Il a réagi à l’annonce de la création du parti Génération pour la Modernité et le Développement (GMD Bâtir Ensemble), présenté comme proche du chef de l’État, Mamadi Doumbouya. Selon lui, cette démarche pose la question de la place de l’administration dans la compétition politique et laisse craindre un déséquilibre du jeu démocratique.

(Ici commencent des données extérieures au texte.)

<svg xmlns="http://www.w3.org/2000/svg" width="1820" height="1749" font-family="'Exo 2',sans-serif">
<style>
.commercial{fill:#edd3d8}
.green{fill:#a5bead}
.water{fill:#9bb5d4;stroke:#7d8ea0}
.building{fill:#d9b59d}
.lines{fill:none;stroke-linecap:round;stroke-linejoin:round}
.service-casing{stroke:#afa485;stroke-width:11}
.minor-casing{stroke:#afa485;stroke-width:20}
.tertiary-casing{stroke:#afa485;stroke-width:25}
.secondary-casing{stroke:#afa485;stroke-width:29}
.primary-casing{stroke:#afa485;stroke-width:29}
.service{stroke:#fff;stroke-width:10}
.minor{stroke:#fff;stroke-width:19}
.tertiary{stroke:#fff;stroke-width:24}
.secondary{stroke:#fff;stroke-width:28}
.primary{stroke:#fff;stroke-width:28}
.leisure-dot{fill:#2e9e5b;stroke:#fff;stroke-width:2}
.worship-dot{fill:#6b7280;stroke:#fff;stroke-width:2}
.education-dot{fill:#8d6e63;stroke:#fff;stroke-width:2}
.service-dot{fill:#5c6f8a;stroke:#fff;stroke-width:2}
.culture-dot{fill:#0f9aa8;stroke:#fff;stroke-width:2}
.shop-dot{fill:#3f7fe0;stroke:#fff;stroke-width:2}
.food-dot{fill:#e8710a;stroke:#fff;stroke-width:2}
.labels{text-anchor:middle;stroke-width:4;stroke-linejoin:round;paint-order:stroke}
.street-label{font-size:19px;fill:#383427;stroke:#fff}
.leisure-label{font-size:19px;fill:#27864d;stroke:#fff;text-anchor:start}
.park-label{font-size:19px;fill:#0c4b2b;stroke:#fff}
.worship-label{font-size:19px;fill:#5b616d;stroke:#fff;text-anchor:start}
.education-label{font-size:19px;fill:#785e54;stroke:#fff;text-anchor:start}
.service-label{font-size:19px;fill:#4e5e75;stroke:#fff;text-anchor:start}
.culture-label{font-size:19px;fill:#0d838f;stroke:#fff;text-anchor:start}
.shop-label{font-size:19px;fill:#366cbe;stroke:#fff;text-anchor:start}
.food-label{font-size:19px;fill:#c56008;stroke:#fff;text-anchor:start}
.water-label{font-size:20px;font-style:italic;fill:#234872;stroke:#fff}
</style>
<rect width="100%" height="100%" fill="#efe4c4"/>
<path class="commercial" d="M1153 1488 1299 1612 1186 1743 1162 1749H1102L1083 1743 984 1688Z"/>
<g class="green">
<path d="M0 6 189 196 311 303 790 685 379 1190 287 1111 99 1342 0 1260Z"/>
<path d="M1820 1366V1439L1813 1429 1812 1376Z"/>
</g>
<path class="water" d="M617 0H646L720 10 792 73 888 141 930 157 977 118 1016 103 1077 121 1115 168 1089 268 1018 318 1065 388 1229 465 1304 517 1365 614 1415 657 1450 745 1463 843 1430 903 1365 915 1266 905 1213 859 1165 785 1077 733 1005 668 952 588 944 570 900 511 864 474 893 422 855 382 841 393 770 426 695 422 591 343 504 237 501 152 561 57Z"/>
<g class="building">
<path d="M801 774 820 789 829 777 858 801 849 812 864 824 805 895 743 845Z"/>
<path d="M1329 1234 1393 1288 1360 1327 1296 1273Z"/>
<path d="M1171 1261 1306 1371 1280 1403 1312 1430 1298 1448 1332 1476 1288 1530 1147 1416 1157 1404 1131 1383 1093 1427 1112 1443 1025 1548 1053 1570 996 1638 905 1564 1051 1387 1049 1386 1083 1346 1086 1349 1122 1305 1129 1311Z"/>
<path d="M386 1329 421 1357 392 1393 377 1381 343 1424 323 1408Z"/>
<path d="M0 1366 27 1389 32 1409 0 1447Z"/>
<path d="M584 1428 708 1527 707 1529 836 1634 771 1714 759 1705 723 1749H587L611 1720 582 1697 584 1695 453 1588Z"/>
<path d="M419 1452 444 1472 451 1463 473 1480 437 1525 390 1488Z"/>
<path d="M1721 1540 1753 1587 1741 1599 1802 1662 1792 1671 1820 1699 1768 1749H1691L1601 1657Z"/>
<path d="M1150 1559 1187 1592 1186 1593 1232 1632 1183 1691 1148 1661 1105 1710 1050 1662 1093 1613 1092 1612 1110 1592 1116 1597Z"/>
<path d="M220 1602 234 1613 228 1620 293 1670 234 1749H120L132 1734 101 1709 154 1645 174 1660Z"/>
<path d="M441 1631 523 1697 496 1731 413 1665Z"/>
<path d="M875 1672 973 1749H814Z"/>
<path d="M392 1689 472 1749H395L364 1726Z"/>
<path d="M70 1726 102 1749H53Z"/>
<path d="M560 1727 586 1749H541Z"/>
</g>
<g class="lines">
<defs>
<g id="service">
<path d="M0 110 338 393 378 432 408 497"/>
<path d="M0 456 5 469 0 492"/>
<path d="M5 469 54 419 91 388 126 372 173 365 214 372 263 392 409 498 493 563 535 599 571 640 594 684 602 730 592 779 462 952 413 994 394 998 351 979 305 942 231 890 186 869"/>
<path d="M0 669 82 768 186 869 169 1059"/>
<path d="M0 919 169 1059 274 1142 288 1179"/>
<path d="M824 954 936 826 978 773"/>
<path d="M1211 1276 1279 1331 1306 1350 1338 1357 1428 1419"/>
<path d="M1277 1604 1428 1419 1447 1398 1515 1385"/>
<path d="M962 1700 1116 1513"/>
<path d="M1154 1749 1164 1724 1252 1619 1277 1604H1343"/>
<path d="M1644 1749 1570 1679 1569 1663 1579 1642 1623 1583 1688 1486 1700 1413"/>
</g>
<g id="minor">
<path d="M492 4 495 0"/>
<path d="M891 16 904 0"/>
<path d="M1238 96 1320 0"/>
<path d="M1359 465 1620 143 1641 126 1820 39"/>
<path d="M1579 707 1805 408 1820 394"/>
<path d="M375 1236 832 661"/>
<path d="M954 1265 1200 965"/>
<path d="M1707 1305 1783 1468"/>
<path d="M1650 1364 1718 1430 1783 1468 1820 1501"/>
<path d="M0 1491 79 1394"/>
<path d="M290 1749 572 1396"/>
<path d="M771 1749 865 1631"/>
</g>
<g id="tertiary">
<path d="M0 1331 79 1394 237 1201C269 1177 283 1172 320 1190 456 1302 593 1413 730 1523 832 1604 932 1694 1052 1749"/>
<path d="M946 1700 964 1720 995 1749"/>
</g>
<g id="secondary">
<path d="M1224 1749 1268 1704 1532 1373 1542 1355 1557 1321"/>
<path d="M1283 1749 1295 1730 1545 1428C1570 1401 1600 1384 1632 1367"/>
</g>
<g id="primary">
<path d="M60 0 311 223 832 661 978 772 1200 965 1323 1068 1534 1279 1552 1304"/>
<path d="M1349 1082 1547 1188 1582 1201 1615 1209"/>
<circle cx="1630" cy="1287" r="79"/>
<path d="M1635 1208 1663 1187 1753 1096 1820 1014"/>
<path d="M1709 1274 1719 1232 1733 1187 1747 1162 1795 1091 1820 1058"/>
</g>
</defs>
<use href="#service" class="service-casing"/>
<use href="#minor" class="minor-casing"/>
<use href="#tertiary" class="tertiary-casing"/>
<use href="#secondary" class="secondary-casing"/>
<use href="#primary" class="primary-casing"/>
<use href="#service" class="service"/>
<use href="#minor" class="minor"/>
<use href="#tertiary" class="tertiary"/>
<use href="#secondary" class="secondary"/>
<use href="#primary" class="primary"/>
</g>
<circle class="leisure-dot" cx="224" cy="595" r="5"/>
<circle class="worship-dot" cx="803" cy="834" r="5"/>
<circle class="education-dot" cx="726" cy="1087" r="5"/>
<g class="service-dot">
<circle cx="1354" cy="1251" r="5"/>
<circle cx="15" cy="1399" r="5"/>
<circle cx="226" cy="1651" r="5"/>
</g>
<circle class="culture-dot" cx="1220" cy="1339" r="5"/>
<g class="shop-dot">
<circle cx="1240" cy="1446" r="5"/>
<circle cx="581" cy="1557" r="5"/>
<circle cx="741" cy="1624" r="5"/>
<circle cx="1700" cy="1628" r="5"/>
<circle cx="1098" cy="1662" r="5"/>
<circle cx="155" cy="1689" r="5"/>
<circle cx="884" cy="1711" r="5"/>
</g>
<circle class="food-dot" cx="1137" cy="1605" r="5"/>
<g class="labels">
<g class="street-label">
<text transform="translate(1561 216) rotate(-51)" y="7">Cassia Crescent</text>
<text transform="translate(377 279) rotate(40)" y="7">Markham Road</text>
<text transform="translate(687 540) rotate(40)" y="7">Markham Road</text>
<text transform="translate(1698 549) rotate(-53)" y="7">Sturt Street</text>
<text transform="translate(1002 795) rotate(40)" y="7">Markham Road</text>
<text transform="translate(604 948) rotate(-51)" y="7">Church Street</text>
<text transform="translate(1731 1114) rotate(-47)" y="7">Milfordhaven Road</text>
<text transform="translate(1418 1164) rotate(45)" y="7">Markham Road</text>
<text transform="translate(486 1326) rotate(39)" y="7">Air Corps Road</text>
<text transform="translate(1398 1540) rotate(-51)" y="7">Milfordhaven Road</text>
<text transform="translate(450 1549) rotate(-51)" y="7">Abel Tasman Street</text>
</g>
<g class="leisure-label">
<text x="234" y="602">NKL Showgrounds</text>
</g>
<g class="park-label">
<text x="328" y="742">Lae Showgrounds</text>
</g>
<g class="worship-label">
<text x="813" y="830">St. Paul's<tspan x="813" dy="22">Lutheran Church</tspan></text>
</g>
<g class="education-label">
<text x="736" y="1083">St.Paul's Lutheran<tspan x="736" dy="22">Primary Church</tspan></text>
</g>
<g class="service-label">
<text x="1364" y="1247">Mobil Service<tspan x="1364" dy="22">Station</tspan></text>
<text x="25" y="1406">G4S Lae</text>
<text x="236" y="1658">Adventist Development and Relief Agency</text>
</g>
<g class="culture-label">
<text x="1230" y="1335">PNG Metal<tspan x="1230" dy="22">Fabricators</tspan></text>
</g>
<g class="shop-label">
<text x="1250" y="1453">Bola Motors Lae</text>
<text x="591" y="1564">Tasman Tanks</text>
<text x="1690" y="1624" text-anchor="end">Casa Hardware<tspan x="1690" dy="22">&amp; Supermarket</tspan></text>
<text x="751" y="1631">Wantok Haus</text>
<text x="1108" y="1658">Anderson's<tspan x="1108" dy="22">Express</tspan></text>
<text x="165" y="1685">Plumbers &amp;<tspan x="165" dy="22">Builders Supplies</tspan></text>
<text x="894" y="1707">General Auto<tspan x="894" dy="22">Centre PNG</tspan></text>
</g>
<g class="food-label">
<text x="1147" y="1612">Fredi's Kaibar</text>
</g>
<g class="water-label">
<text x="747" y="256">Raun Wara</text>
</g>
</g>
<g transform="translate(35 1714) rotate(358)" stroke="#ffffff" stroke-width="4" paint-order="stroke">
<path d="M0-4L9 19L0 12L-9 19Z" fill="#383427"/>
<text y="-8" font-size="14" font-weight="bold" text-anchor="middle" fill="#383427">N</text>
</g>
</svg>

« Aujourd’hui, nous nous trouvons devant des signaux très préoccupants et qui ne devaient laisser aucun Guinéen indifférent. L’Etat semble vouloir créer son propre parti au risque de confondre administration et organisation politique. Chacun de vous suit le premier ministre qui reçoit le mandat du président de créer un parti qui s’apparente à un parti-État. L’administration publique perd sa neutralité. L’espace civique se rétrécit dangereusement. Les partis sont suspendus, les médias sont fermés, les manifestations sont interdites, etc. L’élection est en train de devenir un simple rituel de confirmation. Nous ne pouvons pas ignorer ces signaux », a déclaré Faya Millimouno.

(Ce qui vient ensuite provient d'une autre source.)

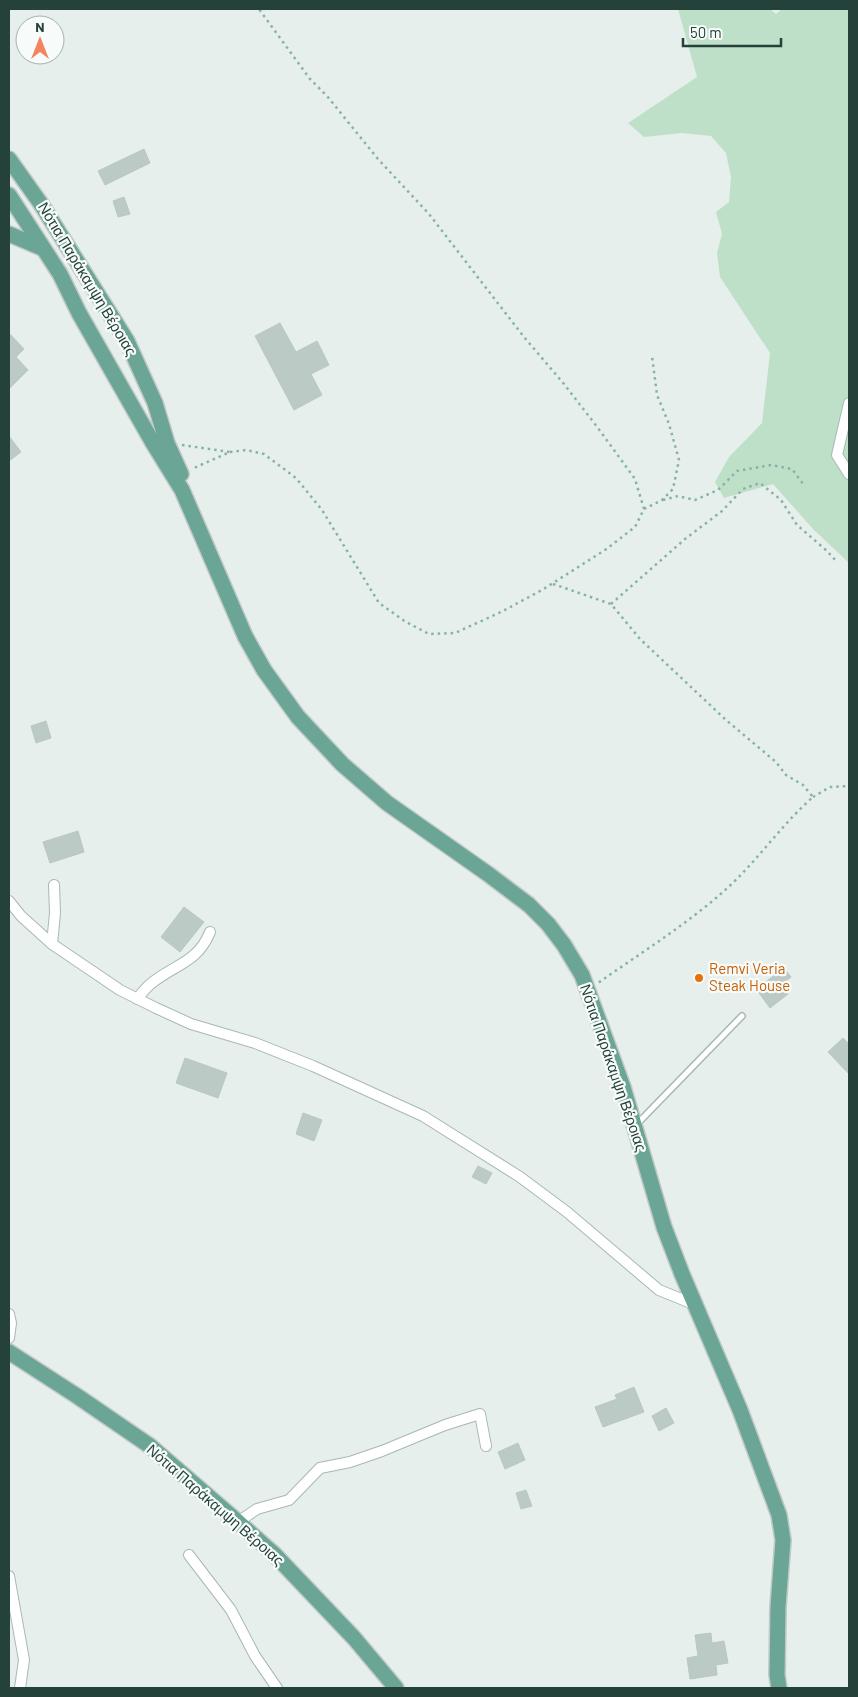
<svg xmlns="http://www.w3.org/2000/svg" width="858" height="1697" font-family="Barlow,sans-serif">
<rect width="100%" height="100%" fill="#e6efeb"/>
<path fill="#bfe0c8" d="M678,9H770L776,14L782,9H849V563L813,529L773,484L724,498L715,482L729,457L762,423L770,353L720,277L717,253L722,234L716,212L729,202L731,177L726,153L711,136L682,133L644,137L628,123L697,77Z"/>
<g fill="#bbcac4" stroke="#b8c9c2">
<path d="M144,149L150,163L105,185L98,171Z"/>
<path d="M124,197L130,214L118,217L113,201Z"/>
<path d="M280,323L296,352L317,341L329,365L311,374L322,395L294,410L255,336Z"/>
<path d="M9,333L24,349L16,357L28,370L9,389Z"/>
<path d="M9,436L21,452L9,461Z"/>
<path d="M46,721L51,738L36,743L31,726Z"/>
<path d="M78,831L84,852L50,863L43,842Z"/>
<path d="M184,907L204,922L180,952L161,937Z"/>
<path d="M784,968L791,977L781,985L788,994L770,1008L756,989Z"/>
<path d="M843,1038L849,1044V1074L828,1052Z"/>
<path d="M185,1058L227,1073L218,1098L176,1083Z"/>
<path d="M303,1113L322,1120L314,1141L296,1134Z"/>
<path d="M478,1166L492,1173L486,1184L472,1177Z"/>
<path d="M634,1387L644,1412L603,1427L595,1407L617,1399L615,1395Z"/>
<path d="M666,1408L674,1423L659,1431L652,1416Z"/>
<path d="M518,1443L525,1460L505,1469L498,1452Z"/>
<path d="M526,1490L532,1506L521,1509L516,1493Z"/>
<path d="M711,1633L712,1643L724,1641L728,1663L716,1665L717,1675L690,1679L687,1658L698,1656L695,1635Z"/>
</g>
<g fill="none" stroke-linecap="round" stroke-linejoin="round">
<g stroke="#a8b8b2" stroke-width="8">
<path id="lane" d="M637,1124L742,1016"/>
</g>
<g stroke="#a8b8b2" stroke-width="12">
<g id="street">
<path d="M849,403L837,455L849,474"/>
<path d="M9,901L21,916L52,944L120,990L156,1008L191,1024L255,1043L313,1066L423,1116L520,1177L567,1212L659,1290L696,1305"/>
<path d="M52,944L55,913L54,885"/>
<path d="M137,999C142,993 147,986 153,982C176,964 198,962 210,932"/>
<path d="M9,1314L11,1323L9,1338"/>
<path d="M238,1522L257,1509L289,1500L320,1468L350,1462L382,1451L445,1425L480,1414L486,1446"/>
<path d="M189,1555L231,1610L255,1656L277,1688"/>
<path d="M9,1576L24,1660L20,1688"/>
</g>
</g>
<g stroke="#c2cac8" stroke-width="18">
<g id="primary">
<path d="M9,159L41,204L127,341L155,403L167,443L181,474"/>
<path d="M9,195L60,274L79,313L153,443L182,490L245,636L264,670L298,717L342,764L387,803L488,874L529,905L548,924L564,945L582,975L623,1087L664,1227L682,1274L740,1410L779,1515L783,1540L778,1607L777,1675L779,1688"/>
<path d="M9,234L42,248"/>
<path d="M9,1352L77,1396L150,1446L238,1522L274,1554L354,1638L396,1688"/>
</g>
</g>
<g stroke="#86b3a5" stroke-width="2.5" stroke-dasharray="2.5 4" stroke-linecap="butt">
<path d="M182,445L230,452L194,468"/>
<path d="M230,452L246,450L264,454L296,478L322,510L379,603L406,622L429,634L455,633L501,612L542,590L605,550L635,527L644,509L635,479L598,428L564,384L524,337L429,214L378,159L327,96L310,79L259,9"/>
<path d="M663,500L678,496L695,500L718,490L737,471L771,465L792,469L804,485"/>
<path d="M644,509L662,500L673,489L679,460L669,424L657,395L652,356"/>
<path d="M553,584L611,604L640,639L726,720L776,762L786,775L803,785L813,797C780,826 756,863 724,891C686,925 639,954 598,983"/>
<path d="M611,604L685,539L722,511L743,489L760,483L781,500L797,525L827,551L837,562"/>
<path d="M813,797L830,787L849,786"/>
</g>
<use href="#lane" stroke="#fff" stroke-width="5"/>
<use href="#street" stroke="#fff" stroke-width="10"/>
<use href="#primary" stroke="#6aa596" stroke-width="15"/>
</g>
<circle fill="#e8710a" stroke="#f7fbf9" stroke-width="2" cx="699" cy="978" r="5"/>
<g text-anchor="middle" stroke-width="4.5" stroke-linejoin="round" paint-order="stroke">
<g font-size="15" fill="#24423a" stroke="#f7fbf9">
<text transform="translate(87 279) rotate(59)" y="5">Νότια Παράκαμψη Βέροιας</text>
<text transform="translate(613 1068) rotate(71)" y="5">Νότια Παράκαμψη Βέροιας</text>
<text transform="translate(215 1505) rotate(41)" y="5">Νότια Παράκαμψη Βέροιας</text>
</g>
<g font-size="15" fill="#c56008" stroke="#f7fbf9" text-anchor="start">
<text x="709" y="974">Remvi Veria<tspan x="709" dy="17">Steak House</tspan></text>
</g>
</g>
<rect width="858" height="1697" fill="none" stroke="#24423a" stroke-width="20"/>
<g transform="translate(40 40)"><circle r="24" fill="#f7fbf9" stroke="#a3b1ad"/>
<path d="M0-4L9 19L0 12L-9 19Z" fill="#f4845f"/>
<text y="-8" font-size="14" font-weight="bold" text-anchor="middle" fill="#24423a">N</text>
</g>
<path d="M683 38v8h98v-8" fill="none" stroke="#24423a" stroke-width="2.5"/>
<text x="690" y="38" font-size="15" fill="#24423a" stroke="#f7fbf9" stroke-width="4" paint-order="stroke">50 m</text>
</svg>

Il a ensuite insisté sur la nécessité de séparer clairement l’État des partis politiques :
« L’unité nationale est sacrée, mais l’uniformité politique est dangereuse », a-t-il affirmé. Il a poursuivi : « Il faut qu’on sépare clairement l’État du parti. La Guinée est passée par là (…). C’est extrêmement important. Il faut donc séparer l’État du parti. La démocratie meurt quand l’administration devient une extension d’un camp politique. Il faut que nous imposions une interdiction stricte de l’usage des moyens de l’État à des fins politiques. Parce que, si le seul agenda du gouvernement de Bah Oury est aujourd’hui la construction d’un parti-État, il faut bien se poser la question de ces fonds qu’il est en train d’utiliser proviennent d’où ? ».
Le responsable de la CPR a également appelé les acteurs politiques, y compris ceux en exil ou sous pression, à défendre le pluralisme. Il a confirmé la participation de sa coalition aux prochaines élections.